TASK INSTRUCTIONS »
Starting with the line that contains "ROLEX DAY-DATE PT PT AT SILVER-FACE WATCH", copy out each line through the end of the entries below, exactly as written, and nothing else.

RECORDS FOR THE EXERCISE »
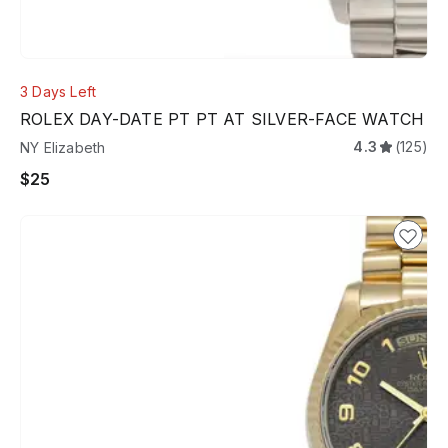
3 Days Left
ROLEX DAY-DATE PT PT AT SILVER-FACE WATCH
4.3
(125)
NY Elizabeth
$25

TASK RESPONSE »
ROLEX DAY-DATE PT PT AT SILVER-FACE WATCH
4.3
(125)
NY Elizabeth
$25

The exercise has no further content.